### Request:
Leave every picture out and write out the records below exactly.

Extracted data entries
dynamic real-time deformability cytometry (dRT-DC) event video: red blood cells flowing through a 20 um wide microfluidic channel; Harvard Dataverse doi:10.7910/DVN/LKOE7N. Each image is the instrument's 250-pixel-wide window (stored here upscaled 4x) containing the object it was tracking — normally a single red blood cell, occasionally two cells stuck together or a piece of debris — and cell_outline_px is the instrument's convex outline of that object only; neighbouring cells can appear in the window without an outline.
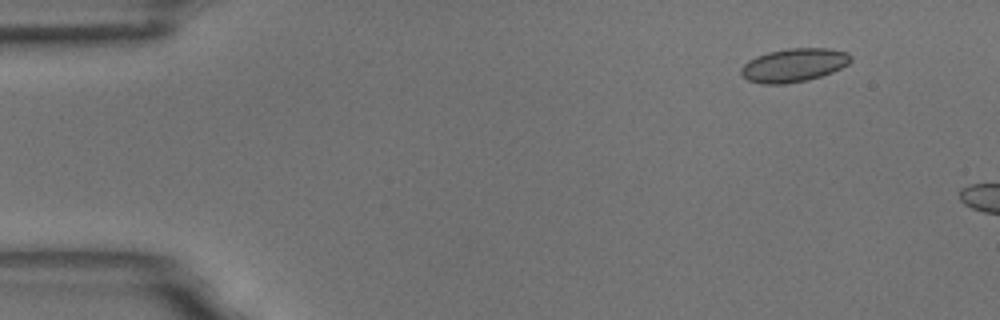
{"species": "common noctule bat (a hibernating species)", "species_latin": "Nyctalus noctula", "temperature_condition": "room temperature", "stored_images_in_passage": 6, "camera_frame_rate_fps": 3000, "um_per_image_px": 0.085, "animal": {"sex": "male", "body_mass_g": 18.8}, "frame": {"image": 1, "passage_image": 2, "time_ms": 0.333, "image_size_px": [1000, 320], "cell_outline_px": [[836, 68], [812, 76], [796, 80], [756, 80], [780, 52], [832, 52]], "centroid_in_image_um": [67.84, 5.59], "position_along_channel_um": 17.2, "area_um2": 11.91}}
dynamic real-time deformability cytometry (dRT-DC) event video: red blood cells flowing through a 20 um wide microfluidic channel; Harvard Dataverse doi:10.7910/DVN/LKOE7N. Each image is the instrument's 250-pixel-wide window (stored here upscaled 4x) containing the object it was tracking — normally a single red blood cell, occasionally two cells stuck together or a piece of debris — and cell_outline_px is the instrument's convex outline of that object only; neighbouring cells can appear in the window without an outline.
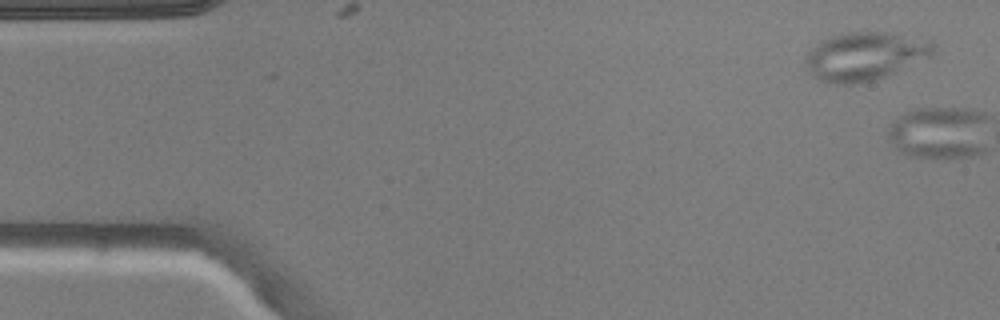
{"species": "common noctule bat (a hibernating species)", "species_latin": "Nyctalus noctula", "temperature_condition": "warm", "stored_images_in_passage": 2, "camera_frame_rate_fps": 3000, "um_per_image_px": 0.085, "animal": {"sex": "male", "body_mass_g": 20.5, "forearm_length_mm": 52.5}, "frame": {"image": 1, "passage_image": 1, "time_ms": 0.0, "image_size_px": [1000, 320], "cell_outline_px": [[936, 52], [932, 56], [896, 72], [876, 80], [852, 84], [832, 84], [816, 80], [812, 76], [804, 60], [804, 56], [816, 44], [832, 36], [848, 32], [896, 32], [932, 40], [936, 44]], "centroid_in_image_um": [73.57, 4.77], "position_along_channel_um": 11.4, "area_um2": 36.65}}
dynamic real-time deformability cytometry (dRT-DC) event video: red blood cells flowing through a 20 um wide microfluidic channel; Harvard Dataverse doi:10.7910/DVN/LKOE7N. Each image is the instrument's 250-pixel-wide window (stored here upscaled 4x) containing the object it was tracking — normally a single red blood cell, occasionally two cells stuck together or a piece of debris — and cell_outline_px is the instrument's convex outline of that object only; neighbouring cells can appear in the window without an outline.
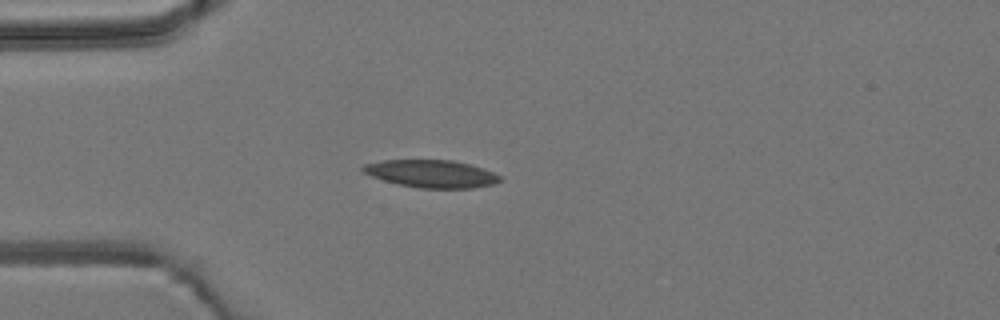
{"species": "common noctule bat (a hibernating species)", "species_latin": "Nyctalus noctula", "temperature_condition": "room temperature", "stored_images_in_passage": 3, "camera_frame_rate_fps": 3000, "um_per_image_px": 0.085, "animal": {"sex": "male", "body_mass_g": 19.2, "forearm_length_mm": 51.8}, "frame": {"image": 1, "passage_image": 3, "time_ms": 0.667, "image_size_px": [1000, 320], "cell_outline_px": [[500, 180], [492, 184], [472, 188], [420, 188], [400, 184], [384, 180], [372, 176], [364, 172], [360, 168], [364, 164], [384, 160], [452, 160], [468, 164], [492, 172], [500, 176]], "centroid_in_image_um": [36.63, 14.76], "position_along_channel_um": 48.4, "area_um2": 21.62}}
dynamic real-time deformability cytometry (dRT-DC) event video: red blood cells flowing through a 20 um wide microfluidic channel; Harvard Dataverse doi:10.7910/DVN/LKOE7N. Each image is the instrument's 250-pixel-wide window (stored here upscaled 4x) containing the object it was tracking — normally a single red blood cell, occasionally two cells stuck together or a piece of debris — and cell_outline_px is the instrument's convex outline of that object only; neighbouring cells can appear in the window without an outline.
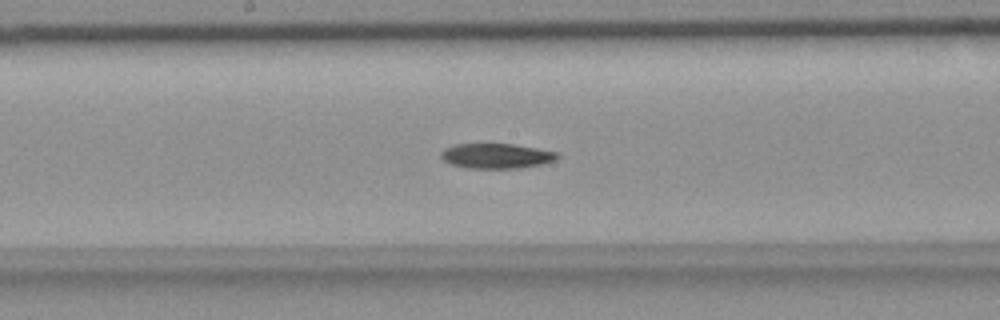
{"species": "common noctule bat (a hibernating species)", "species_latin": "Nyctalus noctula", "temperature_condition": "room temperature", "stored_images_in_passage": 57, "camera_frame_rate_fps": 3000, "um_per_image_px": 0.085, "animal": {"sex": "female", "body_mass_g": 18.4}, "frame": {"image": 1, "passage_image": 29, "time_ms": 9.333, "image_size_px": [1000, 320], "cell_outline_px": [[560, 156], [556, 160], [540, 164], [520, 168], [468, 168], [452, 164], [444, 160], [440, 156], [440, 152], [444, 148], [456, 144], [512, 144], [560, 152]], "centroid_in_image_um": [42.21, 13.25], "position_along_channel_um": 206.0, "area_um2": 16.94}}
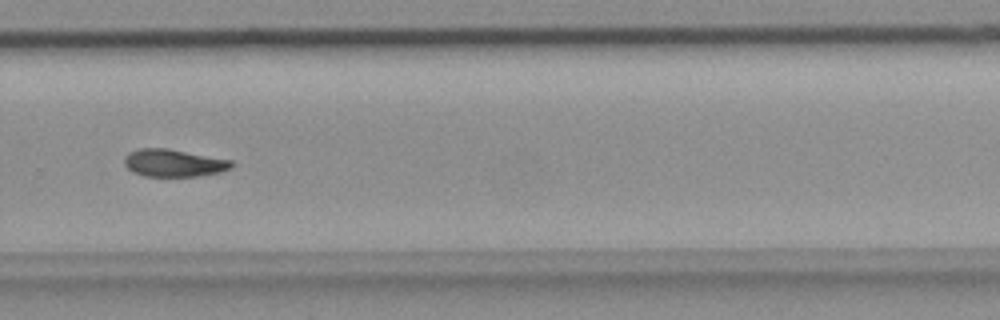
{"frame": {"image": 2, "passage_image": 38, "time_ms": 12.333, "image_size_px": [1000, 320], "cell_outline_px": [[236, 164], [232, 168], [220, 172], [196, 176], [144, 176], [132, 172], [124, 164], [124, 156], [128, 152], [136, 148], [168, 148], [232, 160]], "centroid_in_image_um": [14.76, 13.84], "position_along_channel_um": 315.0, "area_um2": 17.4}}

### The response:
dynamic real-time deformability cytometry (dRT-DC) event video: red blood cells flowing through a 20 um wide microfluidic channel; Harvard Dataverse doi:10.7910/DVN/LKOE7N. Each image is the instrument's 250-pixel-wide window (stored here upscaled 4x) containing the object it was tracking — normally a single red blood cell, occasionally two cells stuck together or a piece of debris — and cell_outline_px is the instrument's convex outline of that object only; neighbouring cells can appear in the window without an outline.
{"species": "common noctule bat (a hibernating species)", "species_latin": "Nyctalus noctula", "temperature_condition": "room temperature", "stored_images_in_passage": 6, "camera_frame_rate_fps": 3000, "um_per_image_px": 0.085, "animal": {"sex": "male", "body_mass_g": 18.8}, "frame": {"image": 1, "passage_image": 2, "time_ms": 0.333, "image_size_px": [1000, 320], "cell_outline_px": [[836, 68], [812, 76], [796, 80], [756, 80], [780, 52], [832, 52]], "centroid_in_image_um": [67.84, 5.59], "position_along_channel_um": 17.2, "area_um2": 11.91}}
dynamic real-time deformability cytometry (dRT-DC) event video: red blood cells flowing through a 20 um wide microfluidic channel; Harvard Dataverse doi:10.7910/DVN/LKOE7N. Each image is the instrument's 250-pixel-wide window (stored here upscaled 4x) containing the object it was tracking — normally a single red blood cell, occasionally two cells stuck together or a piece of debris — and cell_outline_px is the instrument's convex outline of that object only; neighbouring cells can appear in the window without an outline.
{"species": "common noctule bat (a hibernating species)", "species_latin": "Nyctalus noctula", "temperature_condition": "warm", "stored_images_in_passage": 2, "camera_frame_rate_fps": 3000, "um_per_image_px": 0.085, "animal": {"sex": "male", "body_mass_g": 20.5, "forearm_length_mm": 52.5}, "frame": {"image": 1, "passage_image": 1, "time_ms": 0.0, "image_size_px": [1000, 320], "cell_outline_px": [[936, 52], [932, 56], [896, 72], [876, 80], [852, 84], [832, 84], [816, 80], [812, 76], [804, 60], [804, 56], [816, 44], [832, 36], [848, 32], [896, 32], [932, 40], [936, 44]], "centroid_in_image_um": [73.57, 4.77], "position_along_channel_um": 11.4, "area_um2": 36.65}}
dynamic real-time deformability cytometry (dRT-DC) event video: red blood cells flowing through a 20 um wide microfluidic channel; Harvard Dataverse doi:10.7910/DVN/LKOE7N. Each image is the instrument's 250-pixel-wide window (stored here upscaled 4x) containing the object it was tracking — normally a single red blood cell, occasionally two cells stuck together or a piece of debris — and cell_outline_px is the instrument's convex outline of that object only; neighbouring cells can appear in the window without an outline.
{"species": "common noctule bat (a hibernating species)", "species_latin": "Nyctalus noctula", "temperature_condition": "room temperature", "stored_images_in_passage": 3, "camera_frame_rate_fps": 3000, "um_per_image_px": 0.085, "animal": {"sex": "male", "body_mass_g": 19.2, "forearm_length_mm": 51.8}, "frame": {"image": 1, "passage_image": 3, "time_ms": 0.667, "image_size_px": [1000, 320], "cell_outline_px": [[500, 180], [492, 184], [472, 188], [420, 188], [400, 184], [384, 180], [372, 176], [364, 172], [360, 168], [364, 164], [384, 160], [452, 160], [468, 164], [492, 172], [500, 176]], "centroid_in_image_um": [36.63, 14.76], "position_along_channel_um": 48.4, "area_um2": 21.62}}
dynamic real-time deformability cytometry (dRT-DC) event video: red blood cells flowing through a 20 um wide microfluidic channel; Harvard Dataverse doi:10.7910/DVN/LKOE7N. Each image is the instrument's 250-pixel-wide window (stored here upscaled 4x) containing the object it was tracking — normally a single red blood cell, occasionally two cells stuck together or a piece of debris — and cell_outline_px is the instrument's convex outline of that object only; neighbouring cells can appear in the window without an outline.
{"species": "common noctule bat (a hibernating species)", "species_latin": "Nyctalus noctula", "temperature_condition": "room temperature", "stored_images_in_passage": 57, "camera_frame_rate_fps": 3000, "um_per_image_px": 0.085, "animal": {"sex": "female", "body_mass_g": 18.4}, "frame": {"image": 1, "passage_image": 29, "time_ms": 9.333, "image_size_px": [1000, 320], "cell_outline_px": [[560, 156], [556, 160], [540, 164], [520, 168], [468, 168], [452, 164], [444, 160], [440, 156], [440, 152], [444, 148], [456, 144], [512, 144], [560, 152]], "centroid_in_image_um": [42.21, 13.25], "position_along_channel_um": 206.0, "area_um2": 16.94}}
{"frame": {"image": 2, "passage_image": 38, "time_ms": 12.333, "image_size_px": [1000, 320], "cell_outline_px": [[236, 164], [232, 168], [220, 172], [196, 176], [144, 176], [132, 172], [124, 164], [124, 156], [128, 152], [136, 148], [168, 148], [232, 160]], "centroid_in_image_um": [14.76, 13.84], "position_along_channel_um": 315.0, "area_um2": 17.4}}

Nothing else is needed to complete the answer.